Why not advance the system of trade preferences among developing
countries that only exists symbolically, whereas the protectionism of
the North expels our countries from the markets?

Why not promote the compensation trade and investment flows within the
South instead of competing in a suicidal fashion among us offering
concessions to the multinationals of the North?

Why not establish the University of the South?

Why not create the Bank of the South?

These and other proposals retain their value and await for our political
will to become true.

But finally, dear friends, I would like to mention in particular a
proposal, which, in my opinion, has great significance within this set
of proposals:

In the South we are victims of the media monopoly of the North, which
acts as a power system responsible for disseminating in our countries
and planting in the minds of our citizens, information, values and
consumption patterns that are basically alien to our realities and that
have turned themselves into the most powerful and effective tool of
domination. Never is domination more perfect than when the dominated
people think like the dominators do.

To face and begin to change this reality, I dare to propose the creation
of a TV channel that could be seen throughout the world showing
information and pictures from the South.

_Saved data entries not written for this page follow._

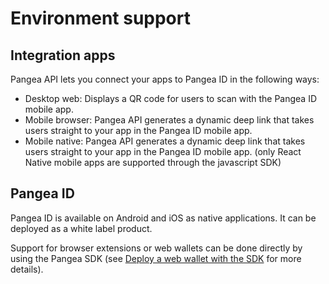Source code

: # Environment support

## Integration apps

Pangea API lets you connect your apps to Pangea ID in the following ways:

* Desktop web: Displays a QR code for users to scan with the Pangea ID mobile app.
* Mobile browser: Pangea API generates a dynamic deep link that takes users straight to your app in the Pangea ID mobile app.
* Mobile native: Pangea API generates a dynamic deep link that takes users straight to your app in the Pangea ID mobile app. (only React Native mobile apps are supported through the javascript SDK)

## Pangea ID

Pangea ID is available on Android and iOS as native applications. It can be deployed as a white label product.

Support for browser extensions or web wallets can be done directly by using the Pangea SDK (see [Deploy a web wallet with the SDK](../run-tonomy-gov-os/deploy-wallet.md) for more details).
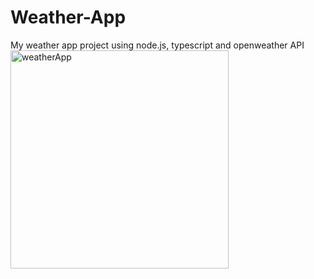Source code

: # Weather-App
My weather app project using node.js, typescript and openweather API
<img width="349" alt="weatherApp" src="https://user-images.githubusercontent.com/116556039/211167855-ff5871fc-6d0f-4fbb-b12b-514eb815f3b7.png">
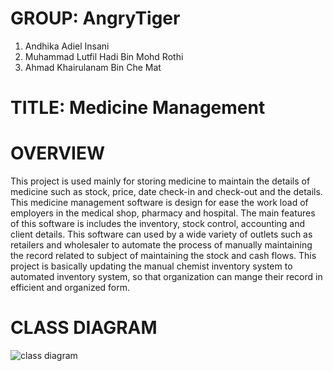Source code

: # __GROUP:__ AngryTiger
1.	Andhika Adiel Insani
2.	Muhammad Lutfil Hadi Bin Mohd Rothi
3.	Ahmad Khairulanam Bin Che Mat

# __TITLE:__ Medicine Management 

# OVERVIEW
This project is used mainly for storing medicine to maintain the details of medicine such as stock, price, date check-in and check-out and the details. This medicine management software is design for ease the work load of employers in the medical shop, pharmacy and hospital. The main features of this software is includes the inventory, stock control, accounting and client details. This software can used by a wide variety of outlets such as retailers and wholesaler to automate the process of manually maintaining the record related to subject of maintaining the stock and cash flows. This project is basically updating the manual chemist inventory system to automated inventory system, so that organization can mange their record in efficient and organized form.

# CLASS DIAGRAM
![class diagram](https://drive.google.com/uc?export=view&id=1KlX1Qv8ARl_-0TsGYeBBBQqAu7HDDc7a)
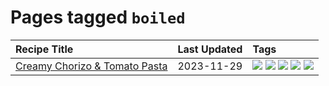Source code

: # Pages tagged `boiled`

|Recipe Title|Last Updated|Tags
|:---|:---|:---|
|[Creamy Chorizo & Tomato Pasta](../recipes/creamychorizotomatopasta.md)|2023-11-29|[![](https://img.shields.io/badge/tag-boiled-42963a)](../tags/boiled.md) [![](https://img.shields.io/badge/tag-dinner-5d33f3)](../tags/dinner.md) [![](https://img.shields.io/badge/tag-italian-8ce73b)](../tags/italian.md) [![](https://img.shields.io/badge/tag-pasta-8344b1)](../tags/pasta.md) [![](https://img.shields.io/badge/tag-stovetop-28ab17)](../tags/stovetop.md)|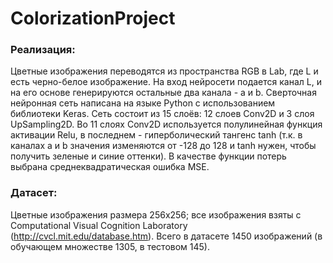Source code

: # ColorizationProject

### Реализация: 
Цветные изображения переводятся из пространства RGB в Lab, где L и есть черно-белое изображение. На вход нейросети подается канал L, и на его основе генерируются остальные два канала -  a и b. Сверточная нейронная сеть написана на языке Python с использованием библиотеки Keras. Сеть состоит из 15 слоёв: 12 слоев Conv2D и 3 слоя UpSampling2D. Во 11 слоях Conv2D используется полулинейная функция активации Relu, в последнем - гиперболический тангенс tanh (т.к. в каналах a и b значения изменяются от -128 до 128 и tanh нужен, чтобы получить зеленые и синие оттенки). В качестве функции потерь выбрана среднеквадратическая ошибка MSE.

### Датасет: 
Цветные изображения размера 256х256; все изображения взяты с Computational Visual Cognition Laboratory (http://cvcl.mit.edu/database.htm). Всего в датасете 1450 изображений (в обучающем множестве 1305, в тестовом 145).
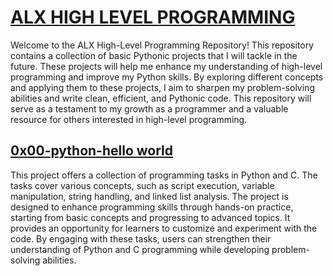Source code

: # <ins> ALX HIGH LEVEL PROGRAMMING
Welcome to the ALX High-Level Programming Repository! This repository contains a collection of basic Pythonic projects that I will tackle in the future. These projects will help me enhance my understanding of high-level programming and improve my Python skills.
By exploring different concepts and applying them to these projects, I aim to sharpen my problem-solving abilities and write clean, efficient, and Pythonic code. This repository will serve as a testament to my growth as a programmer and a valuable resource for others interested in high-level programming.
## <ins> 0x00-python-hello world
This project offers a collection of programming tasks in Python and C. The tasks cover various concepts, such as script execution, variable manipulation, string handling, and linked list analysis. The project is designed to enhance programming skills through hands-on practice, starting from basic concepts and progressing to advanced topics. It provides an opportunity for learners to customize and experiment with the code. By engaging with these tasks, users can strengthen their understanding of Python and C programming while developing problem-solving abilities.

This would be the first and
fundamental step to crush the media monopoly.

In a very shot time this TV channel of the South could broadcast
throughout the world our own values, our own roots and tell the people
in the world in the words of the great poet Mario Benedetti, a man from
the deep South, Uruguay, where the La Plata River opens so much that it
looks like a silver sea, and washes my dear Buenos Aires and blueish
Montevideo:

"THE SOUTH ALSO EXISTS"

With its French horn and its Swedish academy, its American sauce and its
English wrenches, with all its missiles and its encyclopedias, its star
wars and its opulent viciousness, with all its laurels the North commands--
but down here close to the roots is where memory no remembrance omits
and there are who undies and who unlives and thus, all together work
wonders be it known: the South also exists.

Ladies and Gentlemen, thank you very much.